In occasione della Giornata mondiale per la prevenzione del suicidio, che si celebra oggi 10 settembre 2025, la SINPIA – Società italiana di neuropsichiatria dell’infanzia e dell’adolescenza – richiama l’attenzione su un fenomeno che continua a crescere tra giovani e giovanissimi, troppo spesso circondato da silenzio e stigma.
Secondo i dati dell’Organizzazione mondiale della sanità, ogni anno oltre 700 mila persone nel mondo si tolgono la vita; in Europa i suicidi sono circa 150 mila, quasi 400 al giorno, mentre in Italia si stimano 4 mila casi l’anno. Tra i giovani europei, il suicidio è la prima causa di morte nella fascia 15-29 anni, mentre in Italia occupa il secondo posto dopo gli incidenti stradali.
Elisa Fazzi, presidente di SINPIA e docente di neuropsichiatria infantile all’Università di Brescia, sottolinea l’importanza di non ignorare i campanelli d’allarme negli adolescenti: tra questi, i comportamenti autolesivi, che pur non sempre legati direttamente a intenti suicidari, possono rappresentare un fattore di rischio significativo, soprattutto se ripetuti e prolungati. Autolesionismo e suicidalità restano fenomeni distinti, ma tra loro esiste una correlazione: chi compie atti autolesivi ha una probabilità quattro volte superiore di tentare il suicidio nel corso della vita.
Le forme più comuni di autolesionismo includono tagli, bruciature e altre lesioni intenzionali, spesso legate a una difficoltà di gestione del dolore emotivo. Si tratta di comportamenti diffusi tra adolescenti e giovani adulti, tanto che, insieme all’ideazione suicidaria, rappresentano tra le principali cause di accesso urgente ai servizi di neuropsichiatria infantile e adolescenziale.

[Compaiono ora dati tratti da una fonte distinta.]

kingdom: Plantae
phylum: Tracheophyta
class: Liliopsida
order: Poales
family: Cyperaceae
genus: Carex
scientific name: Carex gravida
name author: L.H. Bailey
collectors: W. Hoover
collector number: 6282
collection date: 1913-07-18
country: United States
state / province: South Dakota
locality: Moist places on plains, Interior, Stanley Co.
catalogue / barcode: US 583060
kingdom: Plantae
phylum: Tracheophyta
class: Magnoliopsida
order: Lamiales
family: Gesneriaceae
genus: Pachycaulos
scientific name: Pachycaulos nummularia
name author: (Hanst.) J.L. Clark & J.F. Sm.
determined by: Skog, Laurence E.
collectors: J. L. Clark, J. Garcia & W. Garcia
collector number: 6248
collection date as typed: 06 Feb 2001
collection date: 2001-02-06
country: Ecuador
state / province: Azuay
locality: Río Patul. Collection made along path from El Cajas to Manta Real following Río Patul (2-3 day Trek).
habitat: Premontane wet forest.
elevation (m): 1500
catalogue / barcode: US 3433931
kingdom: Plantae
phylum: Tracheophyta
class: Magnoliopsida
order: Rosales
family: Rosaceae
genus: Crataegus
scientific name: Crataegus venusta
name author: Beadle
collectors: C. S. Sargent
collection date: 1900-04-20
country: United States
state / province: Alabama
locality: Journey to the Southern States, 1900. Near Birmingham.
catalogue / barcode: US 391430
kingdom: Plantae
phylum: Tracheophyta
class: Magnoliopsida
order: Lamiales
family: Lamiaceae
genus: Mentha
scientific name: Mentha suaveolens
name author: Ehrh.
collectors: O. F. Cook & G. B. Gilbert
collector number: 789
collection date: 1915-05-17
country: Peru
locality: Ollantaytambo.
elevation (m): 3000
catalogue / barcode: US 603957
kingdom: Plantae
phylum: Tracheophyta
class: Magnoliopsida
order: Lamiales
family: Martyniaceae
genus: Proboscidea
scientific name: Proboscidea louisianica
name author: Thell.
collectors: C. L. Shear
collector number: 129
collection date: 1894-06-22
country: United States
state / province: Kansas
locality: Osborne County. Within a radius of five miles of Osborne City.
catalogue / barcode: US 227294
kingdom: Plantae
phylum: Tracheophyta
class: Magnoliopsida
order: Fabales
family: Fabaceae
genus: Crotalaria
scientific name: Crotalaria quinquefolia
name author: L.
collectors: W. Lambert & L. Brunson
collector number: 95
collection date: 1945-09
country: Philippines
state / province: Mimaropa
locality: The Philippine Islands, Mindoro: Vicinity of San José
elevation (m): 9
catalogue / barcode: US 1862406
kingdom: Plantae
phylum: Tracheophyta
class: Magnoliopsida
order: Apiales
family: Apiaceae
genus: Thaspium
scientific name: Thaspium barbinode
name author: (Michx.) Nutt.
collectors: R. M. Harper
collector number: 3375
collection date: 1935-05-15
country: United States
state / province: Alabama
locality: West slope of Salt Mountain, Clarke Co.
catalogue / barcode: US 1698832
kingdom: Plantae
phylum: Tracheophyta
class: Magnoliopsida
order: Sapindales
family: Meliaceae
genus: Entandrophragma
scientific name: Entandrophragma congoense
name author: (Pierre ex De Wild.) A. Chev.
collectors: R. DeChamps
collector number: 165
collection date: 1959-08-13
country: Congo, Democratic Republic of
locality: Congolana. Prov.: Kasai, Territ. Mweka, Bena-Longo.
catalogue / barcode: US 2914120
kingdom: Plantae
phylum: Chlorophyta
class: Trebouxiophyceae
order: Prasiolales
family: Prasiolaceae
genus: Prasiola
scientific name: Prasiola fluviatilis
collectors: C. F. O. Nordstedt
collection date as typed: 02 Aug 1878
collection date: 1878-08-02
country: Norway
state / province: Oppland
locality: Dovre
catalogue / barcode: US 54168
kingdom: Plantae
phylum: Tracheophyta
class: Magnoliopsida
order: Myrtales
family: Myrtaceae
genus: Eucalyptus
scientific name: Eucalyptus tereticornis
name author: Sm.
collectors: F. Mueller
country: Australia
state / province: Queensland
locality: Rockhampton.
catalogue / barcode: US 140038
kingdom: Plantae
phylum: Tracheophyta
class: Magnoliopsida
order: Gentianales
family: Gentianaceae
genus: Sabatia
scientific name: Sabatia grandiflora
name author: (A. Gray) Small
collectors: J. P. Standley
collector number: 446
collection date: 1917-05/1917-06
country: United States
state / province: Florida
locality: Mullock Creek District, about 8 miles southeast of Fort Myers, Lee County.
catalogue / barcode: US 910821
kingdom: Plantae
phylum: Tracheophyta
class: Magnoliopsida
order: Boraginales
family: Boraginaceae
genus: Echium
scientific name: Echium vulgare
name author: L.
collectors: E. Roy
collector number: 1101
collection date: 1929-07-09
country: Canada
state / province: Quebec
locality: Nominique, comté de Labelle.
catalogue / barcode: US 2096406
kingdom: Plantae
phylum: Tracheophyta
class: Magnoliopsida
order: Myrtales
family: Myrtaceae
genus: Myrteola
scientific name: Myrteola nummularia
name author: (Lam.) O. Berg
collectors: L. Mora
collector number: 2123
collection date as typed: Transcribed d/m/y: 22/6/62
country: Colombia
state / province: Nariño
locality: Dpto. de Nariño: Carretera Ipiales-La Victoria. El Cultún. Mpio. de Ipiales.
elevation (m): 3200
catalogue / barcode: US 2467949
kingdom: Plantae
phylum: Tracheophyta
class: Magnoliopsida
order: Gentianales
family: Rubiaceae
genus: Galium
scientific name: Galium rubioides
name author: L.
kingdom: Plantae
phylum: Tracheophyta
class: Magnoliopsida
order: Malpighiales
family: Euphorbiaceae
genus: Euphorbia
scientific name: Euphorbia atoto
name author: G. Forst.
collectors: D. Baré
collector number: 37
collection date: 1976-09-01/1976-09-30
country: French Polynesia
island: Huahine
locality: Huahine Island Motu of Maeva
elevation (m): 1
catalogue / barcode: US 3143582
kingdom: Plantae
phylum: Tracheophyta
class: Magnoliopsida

La prevenzione, evidenzia Fazzi, passa dall’investimento nei servizi territoriali e ospedalieri di neuropsichiatria, da tempo sottodimensionati, e dalla costruzione di una cultura del dialogo e dell’ascolto. È essenziale cogliere precocemente i segnali di disagio e intervenire con strumenti terapeutici mirati, evitando che il dolore resti invisibile.
Renato Borgatti, direttore di neuropsichiatria infantile alla Fondazione Mondino IRCCS di Pavia, richiama invece i rischi legati all’impulsività tipica dell’adolescenza, periodo segnato da uno sviluppo asincrono del cervello: il sistema limbico, sede delle emozioni, matura prima della corteccia prefrontale deputata al controllo degli impulsi, aumentando così la vulnerabilità a comportamenti autodistruttivi.
La correlazione tra sofferenza psichica e rischio suicidario è evidente in molte patologie – dalla depressione ai disturbi bipolari, dai disturbi di personalità all’ansia – ma non mancano adolescenti senza diagnosi specifiche che vivono crisi evolutive profonde, in cui la morte appare come unica via d’uscita.
Arianna Terrinoni, neuropsichiatra infantile al Policlinico Umberto I di Roma, segnala come tali comportamenti si manifestino sempre più precocemente, già in età preadolescenziale. La sfida, secondo la specialista, è offrire interventi capaci di rafforzare la tolleranza emotiva, la fiducia in sé e le competenze relazionali, coinvolgendo famiglie, scuole e persino gli spazi digitali.
Il messaggio che arriva dalla comunità scientifica è chiaro: dietro ogni gesto di autolesionismo o pensiero suicidario c’è un bisogno urgente di ascolto. Riconoscerlo in tempo e dare risposte autentiche resta la responsabilità più grande, per garantire a ogni giovane un senso di appartenenza e una prospettiva di futuro.